We’re two minutes into the fourth quarter, tied at 91 — Jakob Poeltl has been iffy on defense all night, Kyle Lowry just sank his first of two free throws thanks to a hip-check flagrant foul from Wizards forward Mike Scott and things are tense.
Then, living Legend Lucas Nogueira enters the game.
What happened next was the climax of Nogueira’s entire season — one which featured slashed minutes, a lost place in the rotation and a bag full of ups and downs. The Raptors proceeded to win Nogueira’s nine minutes of floor time by a total of eight points. And win Game 1 by the same margin, 114-106.
Much of the Raptors’ defensive success was directly tied to his ability to alter shots at the rim (Washington shot 6-of-13 in the paint in the 4th).
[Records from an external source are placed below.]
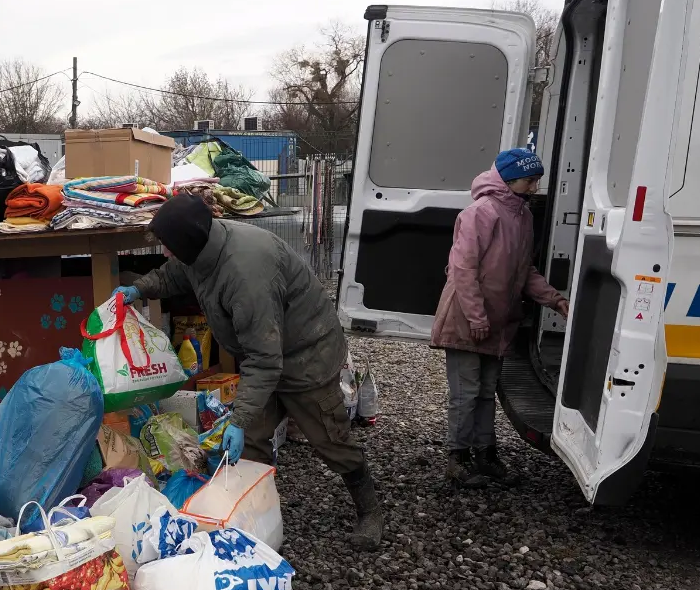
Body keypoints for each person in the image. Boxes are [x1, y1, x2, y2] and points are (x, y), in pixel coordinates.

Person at [114, 193, 384, 550]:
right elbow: (175, 273)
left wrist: (237, 419)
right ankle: (256, 515)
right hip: (266, 352)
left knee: (329, 439)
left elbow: (264, 360)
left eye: (167, 246)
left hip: (306, 354)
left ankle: (370, 509)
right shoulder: (201, 249)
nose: (165, 252)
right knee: (252, 442)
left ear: (187, 242)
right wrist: (139, 289)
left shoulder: (245, 273)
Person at [430, 148, 569, 487]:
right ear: (509, 179)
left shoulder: (522, 217)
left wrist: (555, 299)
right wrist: (477, 317)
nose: (535, 188)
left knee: (486, 391)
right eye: (529, 180)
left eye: (536, 181)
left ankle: (485, 454)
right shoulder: (480, 213)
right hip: (467, 321)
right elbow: (463, 270)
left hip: (496, 323)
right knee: (465, 393)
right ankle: (457, 459)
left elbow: (525, 270)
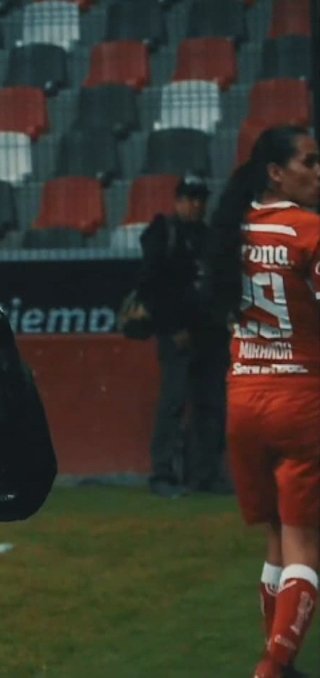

And while Nogueira’s presence won’t be felt by those who read the box score in the future, the people who lived the moment know that there was one specific player who changed the tides in the waning minutes of Game 1: his name is Bebe.
Find the shooter, let him work! pic.twitter.com/EcphHFqJJW— Toronto Raptors (@Raptors) April 14, 2018
It was the best 1-point, 1-assist, 1-rebound game in the history of Raptors basketball, and one could easily conclude that he was the main factor in Toronto breaking their streak of ten consecutive Game 1 losses. In a game that saw Lowry exorcise his ghosts of playoffs past (while playing with a literal illness), Delon Wright score 18 points on 7-of-10 shooting and Serge Ibaka dominate the Wizards to the tune of 23 points and 12 rebounds — that’s saying something.
But when asked who specifically affected the game the most for the Raptors, Lowry was quick to mention the Brazilian big-man:
To most Raptors fans, Nogueira’s clutch play is no surprise — he’s been doing this type of stuff all season. During the regular season, he posted one of the best defensive ratings on the team, and regularly looked the part of a rotation piece, even when tossed into the game for garbage minutes.
As a restricted free agent this off-season, Raptors’ brass has a tough decision to make on Nogueira. Do they go over the luxury tax for a seldom-used player, who also happens to share playing time with some of the team’s brightest young guys? Or do they let him walk, and risk losing his ability to be a dynamite-like impact player?
We have plenty of time to ask those questions in late-June and early-July. For now, let’s toast to a successful start of the 2018 playoffs, courtesy of the music-loving Brazilian affectionately known as Bebe.
Or maybe, as Serge Ibaka referred to him after Game 1, we should start calling Bebe by his other name: the X-factor.